Guru Nanak Home for Handicapped Children
- Abbreviation: GNH
- Formation: February 1970
- Founder: Ishar Singh Chopra
- Type: Charitable trust
- Location: Bariatu Road, Ranchi - 834 009, Jharkhand;
- Website: http://www.gurunanakhome.org

= Guru Nanak Home for Handicapped Children =

Ranchi, India

Guru Nanak Home for Handicapped Children (GNH) is a charitable institution in Ranchi, Jharkhand, India, providing free medical treatment, corrective surgeries, physiotherapy, and rehabilitation for physically disabled children. It was founded by Ishar Singh Chopra.

== Description==
This Institution was established in February 1970 to commemorate 500th Birth Anniversary (1469-1969) of Saheb Shri Guru Nanak Dev Jee. It is managed by a board of trustees. This Institution is dedicated to the service of humanity without distinction of caste, creed, religion or sex. The main aim of the Institution is to provide free treatment to the physically handicapped children.

The 'Home' has existing 80 indoor beds which can be increased to a hundred beds. It has an operation theatre, three physiotherapy halls, Pathology Lab., an 'X'-Ray Unit and an O.P.D.

The Home has RJSP Artificial Limb Centre in the campus. Physically handicapped children are provided free board and lodging along with free treatment. Dining Hall, Kitchen and a Recreation Room have been provided for these children. Attendants of the patients are also provided free board and lodging. Cerebral palsy, congenital (from birth) deformities, myopathy, paraplegia, hemiplegia, polio deformities, complicated problems following injuries and other deformities are managed here. Physiotherapy and occupational therapy for outdoor patients are also available.
Xavier Institute of Social Service helps in educating the children admitted in the Home. This Institution has been selected for training of International surgeons.
The Home spends over Rs. 2,00,000.00 (Rupees Two lac only) approximately per month for all the above-mentioned facilities. This money comes as donation mainly from the public of Ranchi in cash or in kind. Army units and Army Wives Welfare Association (AWWA) are actively involved in helping the 'Home'. Guru Nanak Trust Fund, London is a major donor to this Institution. Rotary Club of Ranchi and Ranchi North have been helping the 'Home'. Various Lions Clubs of Ranchi also extend help to the 'Home'.

==Establishment==
The home was established in February 1970 to commemorate the 500th birth anniversary of Guru Nanak Dev Ji, the central figure in Sikhism. It was founded by Ishar Singh Chopra, Sureshwar Pandey, Harnam Singh Gandhok and Ujjal Singh.

Amarjit Chopra, son of Ishar Singh Chopra, put forward the idea of his father and the renowned orthopaedic surgeon Dr Sureshwar Pandey at a meeting of Newham International Community in Forest Gate, London where Mr Avtar Singh Kalha, their present trustee was also a member. The community agreed to run a project to bring together people of different ethnic groups in Newham for a common purpose. They chose to mark the 500th centenary of the birth of Guru Nanak with a charitable work. All the UK communities, including Christians, Hindus, and Sikhs collected £1,000 and this initiated the Home in Ranchi with just 10 beds in a rented bungalow. The committee of Newham Community was then disbanded, but some of the members continued to keep in touch to support the Home from the UK.

**INFORMATION GIVEN**.
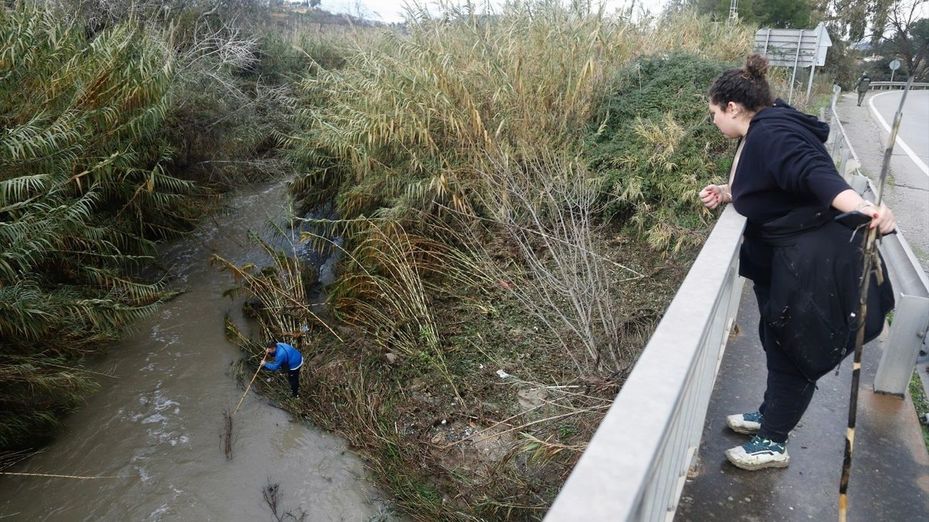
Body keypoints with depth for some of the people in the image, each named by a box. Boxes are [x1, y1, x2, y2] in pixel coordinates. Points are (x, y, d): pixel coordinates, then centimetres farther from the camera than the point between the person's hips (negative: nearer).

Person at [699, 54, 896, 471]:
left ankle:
...
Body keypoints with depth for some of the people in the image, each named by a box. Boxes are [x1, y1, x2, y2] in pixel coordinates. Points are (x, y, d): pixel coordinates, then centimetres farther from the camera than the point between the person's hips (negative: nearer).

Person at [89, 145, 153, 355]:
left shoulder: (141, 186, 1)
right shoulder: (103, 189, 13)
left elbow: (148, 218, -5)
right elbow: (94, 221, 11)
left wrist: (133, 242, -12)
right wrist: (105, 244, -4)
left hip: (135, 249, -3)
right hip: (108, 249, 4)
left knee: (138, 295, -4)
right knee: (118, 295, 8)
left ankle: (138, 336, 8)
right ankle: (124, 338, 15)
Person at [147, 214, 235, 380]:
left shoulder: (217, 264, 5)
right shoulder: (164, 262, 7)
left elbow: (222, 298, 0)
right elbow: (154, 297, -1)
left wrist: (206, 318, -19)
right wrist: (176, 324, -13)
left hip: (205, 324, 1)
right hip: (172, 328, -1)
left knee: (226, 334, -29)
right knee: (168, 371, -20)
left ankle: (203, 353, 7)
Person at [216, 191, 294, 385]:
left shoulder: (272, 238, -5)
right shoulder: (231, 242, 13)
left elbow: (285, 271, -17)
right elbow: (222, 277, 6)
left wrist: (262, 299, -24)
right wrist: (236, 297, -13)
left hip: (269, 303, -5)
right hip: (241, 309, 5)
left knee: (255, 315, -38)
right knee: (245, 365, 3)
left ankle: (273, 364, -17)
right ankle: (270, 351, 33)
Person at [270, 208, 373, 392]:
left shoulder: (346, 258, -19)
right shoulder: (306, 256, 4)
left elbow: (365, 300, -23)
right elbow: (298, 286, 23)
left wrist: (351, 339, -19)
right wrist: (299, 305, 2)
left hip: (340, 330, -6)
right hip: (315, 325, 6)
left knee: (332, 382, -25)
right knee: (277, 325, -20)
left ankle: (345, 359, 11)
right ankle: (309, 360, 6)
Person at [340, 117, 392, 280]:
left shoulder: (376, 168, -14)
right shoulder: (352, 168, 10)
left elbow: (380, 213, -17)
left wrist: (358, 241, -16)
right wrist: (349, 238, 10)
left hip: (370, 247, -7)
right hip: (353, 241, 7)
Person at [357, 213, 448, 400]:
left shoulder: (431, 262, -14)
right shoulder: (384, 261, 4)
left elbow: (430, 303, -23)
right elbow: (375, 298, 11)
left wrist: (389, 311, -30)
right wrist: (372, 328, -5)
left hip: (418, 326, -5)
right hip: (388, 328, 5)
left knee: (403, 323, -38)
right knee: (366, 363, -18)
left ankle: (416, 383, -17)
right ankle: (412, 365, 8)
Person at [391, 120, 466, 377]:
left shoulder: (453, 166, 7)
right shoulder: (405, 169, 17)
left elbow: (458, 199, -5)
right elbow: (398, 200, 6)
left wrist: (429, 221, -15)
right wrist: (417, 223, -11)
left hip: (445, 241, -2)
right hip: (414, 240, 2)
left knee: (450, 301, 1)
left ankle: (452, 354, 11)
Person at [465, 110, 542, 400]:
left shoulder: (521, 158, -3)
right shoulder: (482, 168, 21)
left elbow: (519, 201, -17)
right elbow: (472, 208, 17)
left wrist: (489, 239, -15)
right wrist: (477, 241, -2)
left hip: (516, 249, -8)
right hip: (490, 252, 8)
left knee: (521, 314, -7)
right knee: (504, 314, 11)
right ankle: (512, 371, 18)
...
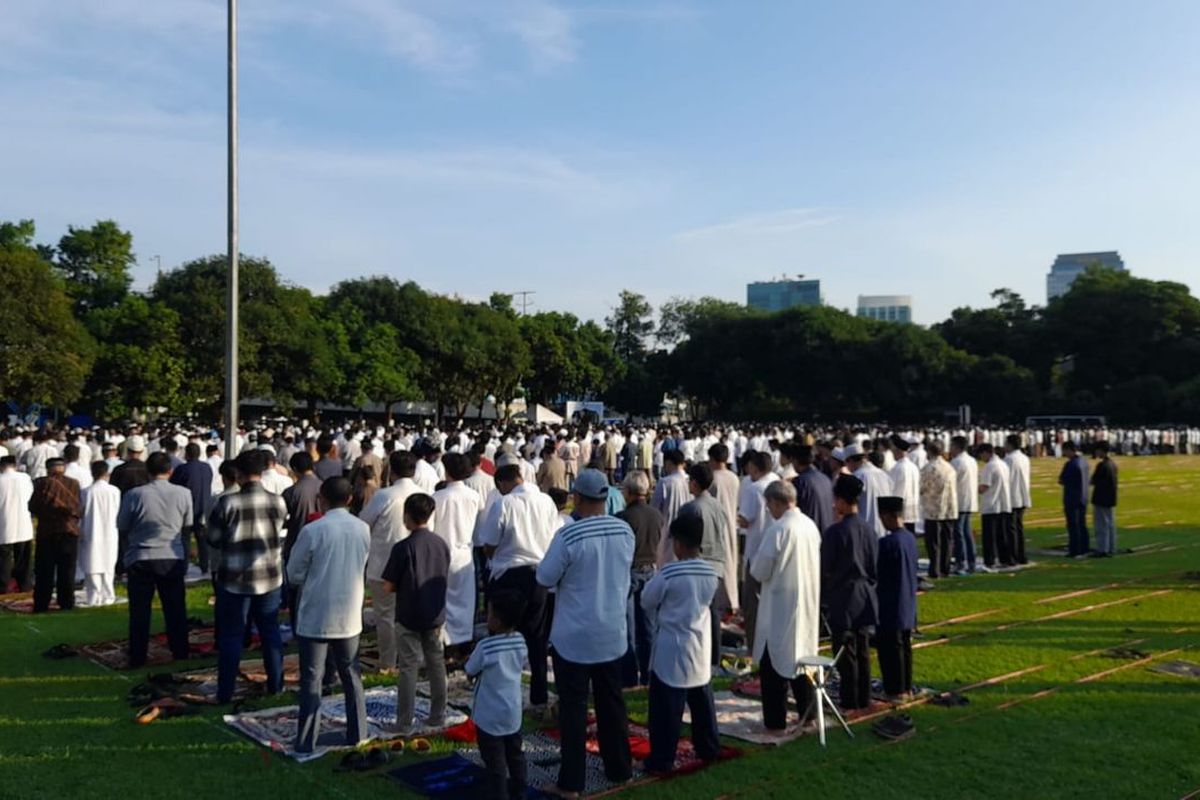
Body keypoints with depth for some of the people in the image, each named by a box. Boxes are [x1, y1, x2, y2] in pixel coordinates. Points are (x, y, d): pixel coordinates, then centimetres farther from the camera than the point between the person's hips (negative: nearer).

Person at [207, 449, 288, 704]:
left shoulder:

**TASK LIST**.
1. Revise the Guru Nanak Home article, starting at "Ranchi, India" and ending at "Ishar Singh Chopra.", and replace "physically disabled children" with "children with physical disabilities".
2. Condense the paragraph of the Guru Nanak Home article that begins "The Home spends over Rs." into a bulleted list of its main facts.

**ANSWERS FOR THIS EXERCISE**.
1.
Ranchi, India

Guru Nanak Home for Handicapped Children (GNH) is a charitable institution in Ranchi, Jharkhand, India, providing free medical treatment, corrective surgeries, physiotherapy, and rehabilitation for children with physical disabilities. It was founded by Ishar Singh Chopra.

2.
- The Home spends about Rs. 2,00,000 (two lakh rupees) per month on its facilities.
- The money comes mainly as donations, in cash or in kind, from the public of Ranchi.
- Army units and the Army Wives Welfare Association (AWWA) actively help the Home.
- Guru Nanak Trust Fund, London, is a major donor.
- Rotary Club of Ranchi and Ranchi North, as well as various Lions Clubs of Ranchi, also help.